The sine function is one of the fundamental trigonometric functions. It arises from the coordinate system on a circle, where the sine of an angle is the y-coordinate of a point on the unit circle. A sine wave is smooth and periodic, reflecting the oscillatory nature of the function.

When expressed in the general form, it is written as \( y = A \sin(Bx) \), where:

• \( A \) is the amplitude, determining the vertical stretch or compression.
• \( B \) affects the period, controlling how quickly the wave completes a full cycle.

In examining the sine function, we see it oscillating between positive and negative values, crossing the origin at specific points, and it is renowned for its regular and predictable behavior.

Amplitude refers to the magnitude or height of the peaks and troughs of a sine wave. It is denoted by \( A \) in the sine function formula \( y = A \sin(Bx) \). The amplitude determines how "tall" or "short" the wave appears, extending equally above and below the central axis, typically the horizontal x-axis.

In the equation \(y = 4 \sin 3x\), the amplitude is 4, meaning the wave oscillates between the values +4 and -4.

• The amplitude gives us direct insight into how intense the oscillations of the wave are.
• It is always a positive value, since it represents distance and cannot be negative.

A larger amplitude results in a taller wave, while a smaller amplitude results in a flatter wave.

The period of a sine function is the length it takes to complete one full cycle of its wave pattern.
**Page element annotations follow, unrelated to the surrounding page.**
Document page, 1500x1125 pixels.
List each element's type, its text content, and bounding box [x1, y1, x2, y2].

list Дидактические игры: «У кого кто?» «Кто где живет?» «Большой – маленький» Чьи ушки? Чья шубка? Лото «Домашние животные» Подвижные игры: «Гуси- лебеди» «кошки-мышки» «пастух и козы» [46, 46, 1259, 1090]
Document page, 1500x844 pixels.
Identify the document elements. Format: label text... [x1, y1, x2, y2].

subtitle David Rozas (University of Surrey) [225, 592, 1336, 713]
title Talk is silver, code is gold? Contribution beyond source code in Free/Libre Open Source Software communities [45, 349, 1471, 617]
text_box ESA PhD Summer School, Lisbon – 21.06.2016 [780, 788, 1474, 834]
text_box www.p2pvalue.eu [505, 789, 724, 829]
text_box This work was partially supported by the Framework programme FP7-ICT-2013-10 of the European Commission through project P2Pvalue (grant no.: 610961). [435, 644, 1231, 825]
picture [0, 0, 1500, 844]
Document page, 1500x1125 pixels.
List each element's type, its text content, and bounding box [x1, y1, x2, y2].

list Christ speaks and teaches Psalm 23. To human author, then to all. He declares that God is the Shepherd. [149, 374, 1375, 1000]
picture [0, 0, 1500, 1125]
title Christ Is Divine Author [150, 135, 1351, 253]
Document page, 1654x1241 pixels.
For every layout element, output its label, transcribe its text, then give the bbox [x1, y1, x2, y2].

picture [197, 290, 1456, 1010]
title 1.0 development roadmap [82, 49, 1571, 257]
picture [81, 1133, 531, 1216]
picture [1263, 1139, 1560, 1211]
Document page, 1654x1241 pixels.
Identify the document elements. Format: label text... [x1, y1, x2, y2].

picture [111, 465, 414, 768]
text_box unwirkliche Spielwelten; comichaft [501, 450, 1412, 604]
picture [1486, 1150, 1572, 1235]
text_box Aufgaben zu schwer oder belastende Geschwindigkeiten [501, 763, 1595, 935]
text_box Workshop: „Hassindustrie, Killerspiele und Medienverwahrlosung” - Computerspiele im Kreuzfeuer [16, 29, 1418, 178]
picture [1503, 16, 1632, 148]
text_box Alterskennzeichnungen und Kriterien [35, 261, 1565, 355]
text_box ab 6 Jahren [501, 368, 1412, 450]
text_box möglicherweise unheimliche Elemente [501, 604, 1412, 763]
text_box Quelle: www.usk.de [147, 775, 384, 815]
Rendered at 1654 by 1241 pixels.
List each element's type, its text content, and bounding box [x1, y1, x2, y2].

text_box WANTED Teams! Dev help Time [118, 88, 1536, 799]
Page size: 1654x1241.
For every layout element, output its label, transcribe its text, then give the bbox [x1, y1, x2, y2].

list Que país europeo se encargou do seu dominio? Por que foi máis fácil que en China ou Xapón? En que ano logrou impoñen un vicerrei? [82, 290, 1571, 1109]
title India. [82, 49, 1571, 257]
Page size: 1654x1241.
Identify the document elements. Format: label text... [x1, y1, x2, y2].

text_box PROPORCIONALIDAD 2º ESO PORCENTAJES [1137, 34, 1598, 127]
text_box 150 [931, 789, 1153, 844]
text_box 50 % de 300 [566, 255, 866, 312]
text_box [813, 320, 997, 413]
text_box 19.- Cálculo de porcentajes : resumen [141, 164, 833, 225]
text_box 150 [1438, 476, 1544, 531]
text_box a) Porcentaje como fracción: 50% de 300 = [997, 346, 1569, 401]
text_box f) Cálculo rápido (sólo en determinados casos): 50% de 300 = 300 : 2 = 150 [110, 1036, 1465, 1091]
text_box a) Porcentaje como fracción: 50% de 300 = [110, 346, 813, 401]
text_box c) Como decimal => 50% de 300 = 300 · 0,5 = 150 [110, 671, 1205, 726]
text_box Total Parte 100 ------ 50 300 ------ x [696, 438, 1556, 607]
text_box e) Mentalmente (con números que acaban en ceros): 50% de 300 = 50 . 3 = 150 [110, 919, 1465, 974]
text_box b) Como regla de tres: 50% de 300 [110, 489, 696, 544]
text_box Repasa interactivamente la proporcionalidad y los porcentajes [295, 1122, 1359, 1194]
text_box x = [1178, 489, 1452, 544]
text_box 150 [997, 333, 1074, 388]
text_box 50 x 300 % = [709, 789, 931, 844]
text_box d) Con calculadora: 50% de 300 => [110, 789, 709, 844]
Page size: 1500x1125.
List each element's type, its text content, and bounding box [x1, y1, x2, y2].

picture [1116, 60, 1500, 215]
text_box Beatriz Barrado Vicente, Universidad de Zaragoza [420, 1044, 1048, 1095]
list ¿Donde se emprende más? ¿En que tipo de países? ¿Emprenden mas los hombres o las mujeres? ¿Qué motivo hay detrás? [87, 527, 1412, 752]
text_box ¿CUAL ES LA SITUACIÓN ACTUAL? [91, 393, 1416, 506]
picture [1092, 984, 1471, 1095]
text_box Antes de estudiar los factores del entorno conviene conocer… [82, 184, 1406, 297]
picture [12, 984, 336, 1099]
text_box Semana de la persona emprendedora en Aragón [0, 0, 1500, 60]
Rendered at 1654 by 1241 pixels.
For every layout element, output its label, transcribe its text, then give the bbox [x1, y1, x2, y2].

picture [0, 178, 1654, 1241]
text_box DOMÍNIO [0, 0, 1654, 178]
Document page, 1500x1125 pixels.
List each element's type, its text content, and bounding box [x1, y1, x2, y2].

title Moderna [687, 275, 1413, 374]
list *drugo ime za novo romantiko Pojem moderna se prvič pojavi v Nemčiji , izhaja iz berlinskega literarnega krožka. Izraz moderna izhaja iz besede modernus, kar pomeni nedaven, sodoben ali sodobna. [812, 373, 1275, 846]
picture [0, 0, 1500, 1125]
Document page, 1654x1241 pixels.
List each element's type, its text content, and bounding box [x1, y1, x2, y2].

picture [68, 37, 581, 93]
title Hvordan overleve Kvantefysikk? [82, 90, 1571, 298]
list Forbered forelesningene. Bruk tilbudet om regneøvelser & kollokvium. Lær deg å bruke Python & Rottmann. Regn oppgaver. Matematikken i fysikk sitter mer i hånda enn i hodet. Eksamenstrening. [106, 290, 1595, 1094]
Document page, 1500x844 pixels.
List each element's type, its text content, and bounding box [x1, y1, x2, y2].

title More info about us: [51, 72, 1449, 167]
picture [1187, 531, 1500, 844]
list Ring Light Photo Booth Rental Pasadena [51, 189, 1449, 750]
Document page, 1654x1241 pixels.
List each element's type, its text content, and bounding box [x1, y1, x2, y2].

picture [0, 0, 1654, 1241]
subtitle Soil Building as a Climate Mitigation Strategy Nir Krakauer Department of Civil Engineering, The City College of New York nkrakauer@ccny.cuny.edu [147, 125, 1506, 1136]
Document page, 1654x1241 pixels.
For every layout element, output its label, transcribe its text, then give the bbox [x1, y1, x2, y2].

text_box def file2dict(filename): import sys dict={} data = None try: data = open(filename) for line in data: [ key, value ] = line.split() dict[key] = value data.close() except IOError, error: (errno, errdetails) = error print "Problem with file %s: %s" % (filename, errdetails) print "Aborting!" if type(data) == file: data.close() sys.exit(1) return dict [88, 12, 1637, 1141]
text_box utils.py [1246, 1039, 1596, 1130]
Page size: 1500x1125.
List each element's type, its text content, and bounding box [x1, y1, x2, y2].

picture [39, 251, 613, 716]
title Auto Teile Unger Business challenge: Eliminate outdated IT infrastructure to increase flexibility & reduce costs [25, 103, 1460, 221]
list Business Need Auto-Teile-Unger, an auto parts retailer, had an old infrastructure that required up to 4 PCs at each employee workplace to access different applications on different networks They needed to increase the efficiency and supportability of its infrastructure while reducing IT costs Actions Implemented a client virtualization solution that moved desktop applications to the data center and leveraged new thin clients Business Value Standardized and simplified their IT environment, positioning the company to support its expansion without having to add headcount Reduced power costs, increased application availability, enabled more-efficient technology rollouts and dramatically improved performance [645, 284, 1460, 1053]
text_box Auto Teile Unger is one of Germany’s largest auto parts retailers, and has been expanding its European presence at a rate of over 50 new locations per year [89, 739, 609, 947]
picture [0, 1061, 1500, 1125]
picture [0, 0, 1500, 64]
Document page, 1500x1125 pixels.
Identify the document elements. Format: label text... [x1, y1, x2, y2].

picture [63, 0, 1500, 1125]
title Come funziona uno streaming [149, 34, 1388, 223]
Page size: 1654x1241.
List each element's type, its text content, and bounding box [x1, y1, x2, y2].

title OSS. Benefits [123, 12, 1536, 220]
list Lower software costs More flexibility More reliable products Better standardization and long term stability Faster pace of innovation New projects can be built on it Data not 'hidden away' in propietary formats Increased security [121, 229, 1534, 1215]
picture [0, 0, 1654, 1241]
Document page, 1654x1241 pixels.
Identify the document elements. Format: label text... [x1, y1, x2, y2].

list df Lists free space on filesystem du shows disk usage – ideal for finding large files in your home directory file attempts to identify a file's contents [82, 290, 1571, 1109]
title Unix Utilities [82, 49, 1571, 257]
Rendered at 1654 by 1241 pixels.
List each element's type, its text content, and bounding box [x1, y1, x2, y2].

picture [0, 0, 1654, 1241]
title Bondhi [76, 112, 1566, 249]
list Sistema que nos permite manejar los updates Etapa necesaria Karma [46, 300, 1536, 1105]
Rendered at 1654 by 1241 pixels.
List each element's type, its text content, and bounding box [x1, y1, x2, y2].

It is a crucial characteristic that defines the wave's frequency and repetition over a given domain, measured along the x-axis.

The formula for calculating the period of a sine function \(y = A \sin(Bx)\) is given by \( \frac{2\pi}{B} \).

For the function \(y = 4 \sin 3x\), the period is calculated as:

• \( \text{Period} = \frac{2\pi}{3} \)

This implies that the wave repeats its pattern every \( \frac{2\pi}{3} \) units on the horizontal axis.

• The smaller the value of B, the longer the period.
• A larger period means the wave stretches out along the x-axis.

Conversely, a higher value of B leads to a shorter period, causing the wave to condense and repeat more frequently.

Graphing trigonometric functions like the sine function involves a few simple steps. It's all about plotting points based on the function's characteristics and then drawing the wave.

The sine wave, known for its characteristic curves, looks like a rolling ocean wave and repeats at regular intervals.

• Start by identifying key points: the zero crossings, peaks, and troughs.
• For \(y = 4 \sin 3x\), consider:
  - The starting point at (0,0)
  - The peak at \(\left(\frac{\pi}{6}, 4\right)\)
  - Crossing again at \(\left(\frac{\pi}{3}, 0\right)\)
  - The trough at \(\left(\frac{\pi}{2}, -4\right)\)

Connect these points smoothly, ensuring the wave's shape reflects the sinusoidal nature, with crests reaching the amplitude and how it repeats in a period of \(\frac{2\pi}{3}\). Graphing makes the mathematical function visible and understandable, facilitating the concept of oscillation and periodicity. Each element reveals the dynamic behavior of the sine function across its domain.